DATA FOR PROCESSING below:

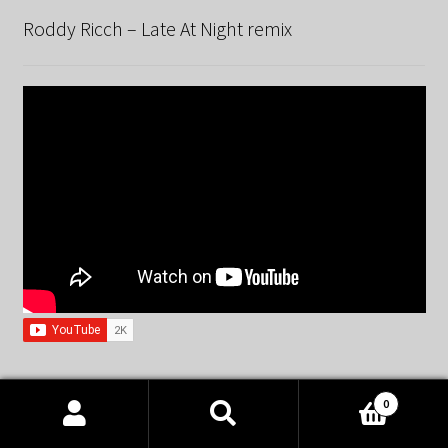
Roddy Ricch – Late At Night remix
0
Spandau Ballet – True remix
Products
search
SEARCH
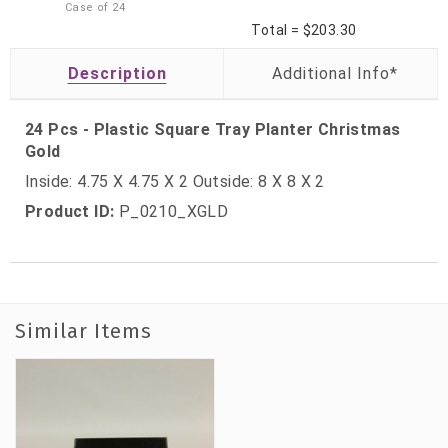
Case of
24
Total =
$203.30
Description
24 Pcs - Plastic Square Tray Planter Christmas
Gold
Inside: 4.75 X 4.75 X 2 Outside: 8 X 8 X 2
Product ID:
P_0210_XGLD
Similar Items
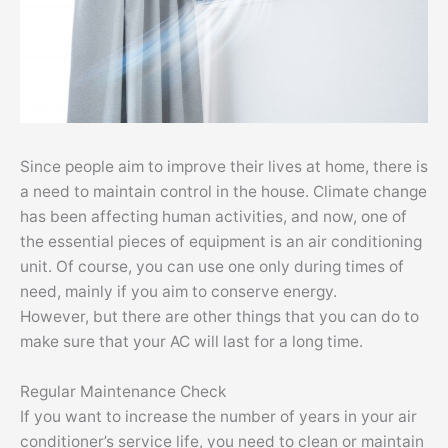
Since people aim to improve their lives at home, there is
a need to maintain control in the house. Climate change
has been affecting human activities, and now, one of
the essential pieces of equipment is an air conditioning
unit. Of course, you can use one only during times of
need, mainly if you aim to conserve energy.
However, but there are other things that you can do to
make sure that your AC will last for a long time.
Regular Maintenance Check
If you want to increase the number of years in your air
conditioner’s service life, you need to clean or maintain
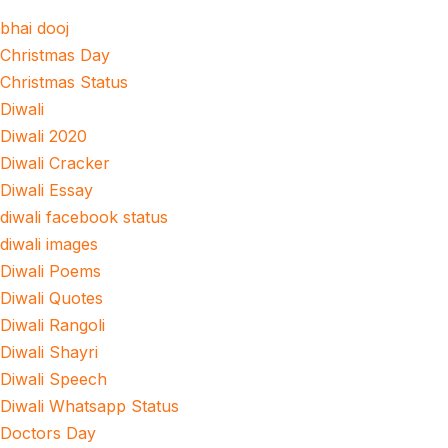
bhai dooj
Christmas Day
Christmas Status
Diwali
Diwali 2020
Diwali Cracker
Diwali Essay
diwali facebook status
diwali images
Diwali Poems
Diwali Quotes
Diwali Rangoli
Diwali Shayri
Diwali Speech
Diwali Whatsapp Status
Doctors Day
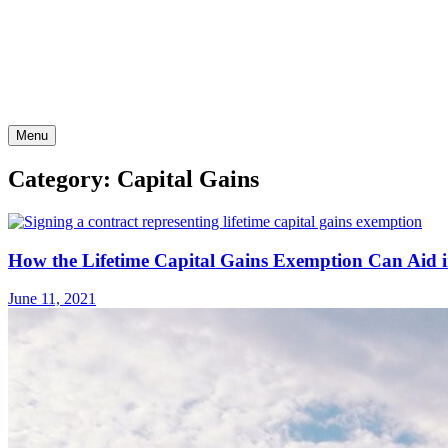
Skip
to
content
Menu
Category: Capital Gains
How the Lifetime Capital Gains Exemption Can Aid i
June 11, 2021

End of DATA FOR PROCESSING.
DATA FOR PROCESSING below:

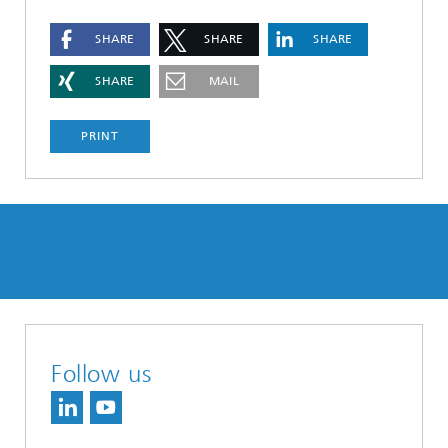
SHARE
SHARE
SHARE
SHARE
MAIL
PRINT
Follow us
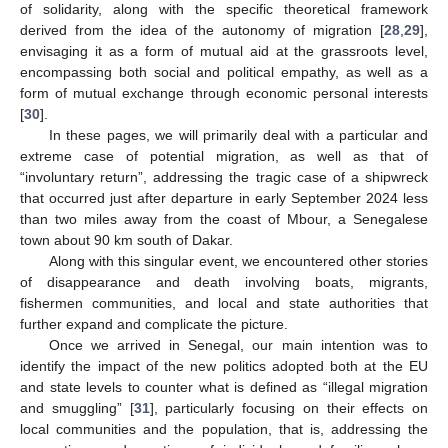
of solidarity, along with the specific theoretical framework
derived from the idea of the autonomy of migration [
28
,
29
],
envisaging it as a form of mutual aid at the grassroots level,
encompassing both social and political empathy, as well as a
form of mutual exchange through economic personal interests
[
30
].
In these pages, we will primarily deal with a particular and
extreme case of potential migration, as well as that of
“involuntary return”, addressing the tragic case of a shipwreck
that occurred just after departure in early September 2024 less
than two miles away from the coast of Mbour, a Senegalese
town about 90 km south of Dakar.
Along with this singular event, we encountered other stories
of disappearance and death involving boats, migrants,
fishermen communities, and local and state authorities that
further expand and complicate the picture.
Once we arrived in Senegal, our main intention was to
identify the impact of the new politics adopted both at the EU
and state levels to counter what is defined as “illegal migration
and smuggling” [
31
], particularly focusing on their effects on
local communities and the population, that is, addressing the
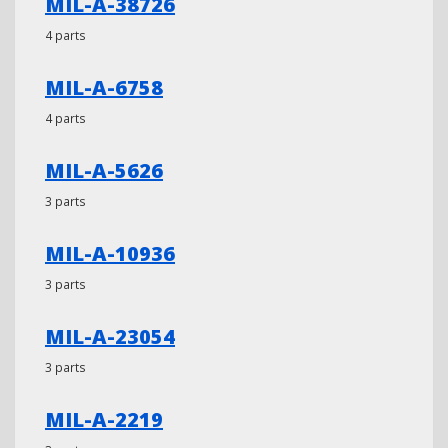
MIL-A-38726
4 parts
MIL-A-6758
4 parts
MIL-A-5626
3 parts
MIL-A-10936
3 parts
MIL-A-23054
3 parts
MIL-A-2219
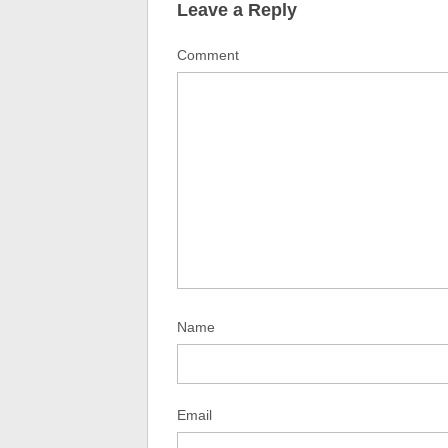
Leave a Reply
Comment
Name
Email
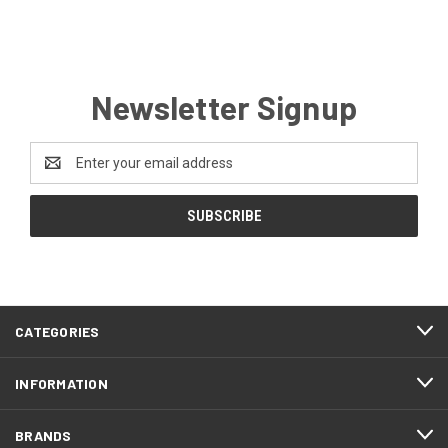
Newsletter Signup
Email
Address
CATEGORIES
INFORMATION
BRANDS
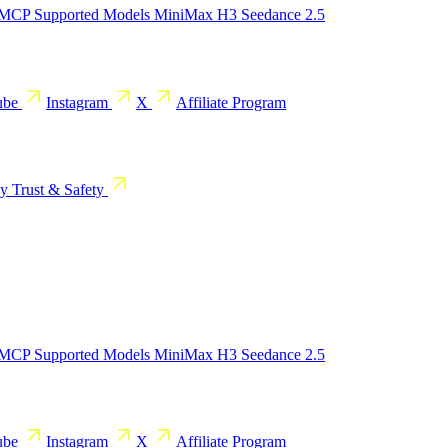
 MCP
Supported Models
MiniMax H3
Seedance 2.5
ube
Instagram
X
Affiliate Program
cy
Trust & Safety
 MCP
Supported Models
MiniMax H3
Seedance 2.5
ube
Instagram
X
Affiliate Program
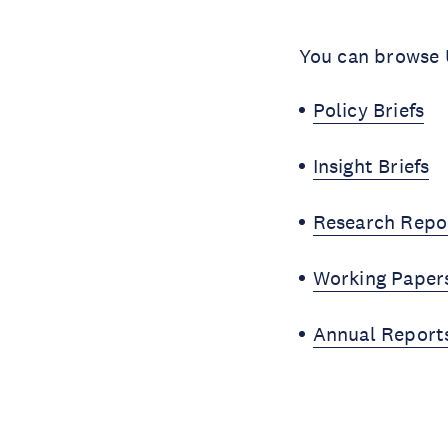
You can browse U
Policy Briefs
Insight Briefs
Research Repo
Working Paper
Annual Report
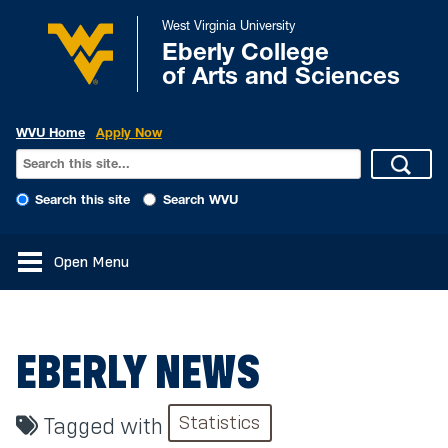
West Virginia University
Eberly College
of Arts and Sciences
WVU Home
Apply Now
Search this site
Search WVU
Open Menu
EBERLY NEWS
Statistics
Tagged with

End of DATA FOR PROCESSING.
DATA FOR PROCESSING below:

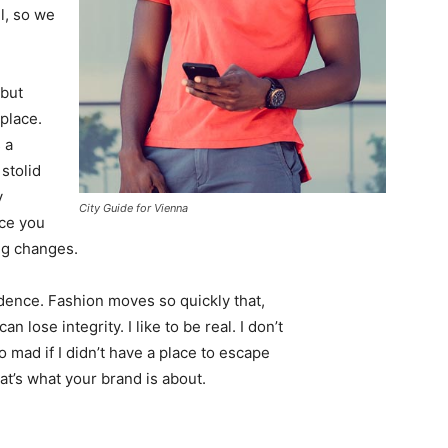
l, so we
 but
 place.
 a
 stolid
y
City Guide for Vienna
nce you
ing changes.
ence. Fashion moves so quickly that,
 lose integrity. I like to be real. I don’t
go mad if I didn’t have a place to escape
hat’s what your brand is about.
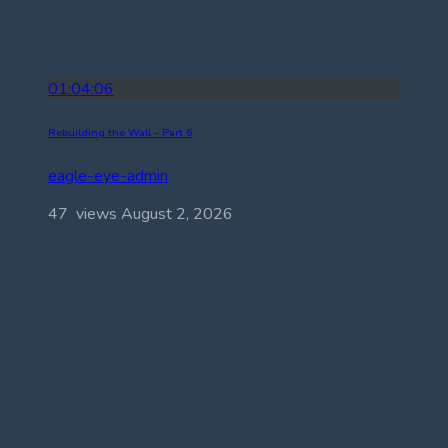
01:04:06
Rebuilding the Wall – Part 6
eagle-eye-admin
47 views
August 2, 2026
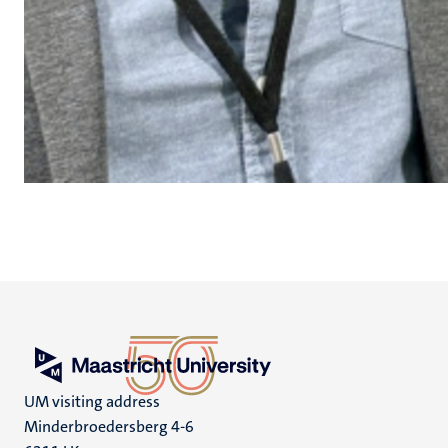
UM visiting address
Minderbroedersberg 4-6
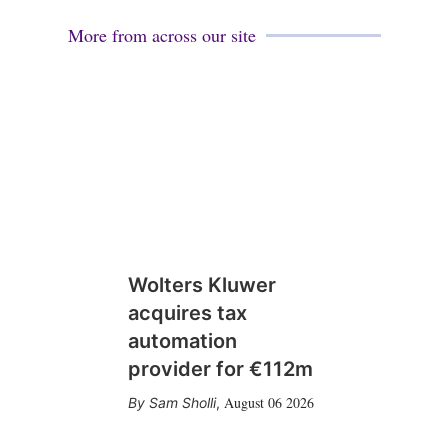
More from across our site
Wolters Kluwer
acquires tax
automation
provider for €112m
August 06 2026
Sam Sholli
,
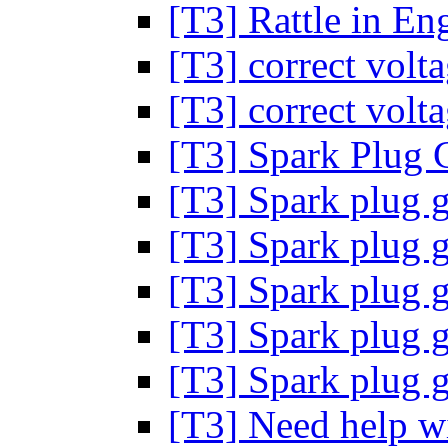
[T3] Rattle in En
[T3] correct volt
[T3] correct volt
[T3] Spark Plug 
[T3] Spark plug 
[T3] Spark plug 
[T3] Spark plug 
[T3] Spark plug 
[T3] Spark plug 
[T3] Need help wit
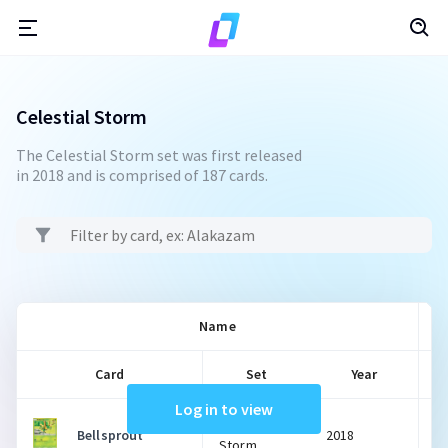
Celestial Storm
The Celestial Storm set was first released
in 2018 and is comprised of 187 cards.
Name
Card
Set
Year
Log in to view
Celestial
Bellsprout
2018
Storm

End of DATA FOR PROCESSING.

ASSIGNED TASK.
With pictures excluded, reproduce exactly the lines above from the one containing "Roddy Ricch – Late At Night remix" down to the one containing "June 11, 2021", those two included.

ANSWER AREA.
Roddy Ricch – Late At Night remix
0
Spandau Ballet – True remix
Products
search
SEARCH
Case of
24
Total =
$203.30
Description
24 Pcs - Plastic Square Tray Planter Christmas
Gold
Inside: 4.75 X 4.75 X 2 Outside: 8 X 8 X 2
Product ID:
P_0210_XGLD
Similar Items
Since people aim to improve their lives at home, there is
a need to maintain control in the house. Climate change
has been affecting human activities, and now, one of
the essential pieces of equipment is an air conditioning
unit. Of course, you can use one only during times of
need, mainly if you aim to conserve energy.
However, but there are other things that you can do to
make sure that your AC will last for a long time.
Regular Maintenance Check
If you want to increase the number of years in your air
conditioner’s service life, you need to clean or maintain
bhai dooj
Christmas Day
Christmas Status
Diwali
Diwali 2020
Diwali Cracker
Diwali Essay
diwali facebook status
diwali images
Diwali Poems
Diwali Quotes
Diwali Rangoli
Diwali Shayri
Diwali Speech
Diwali Whatsapp Status
Doctors Day
Skip
to
content
Menu
Category: Capital Gains
How the Lifetime Capital Gains Exemption Can Aid i
June 11, 2021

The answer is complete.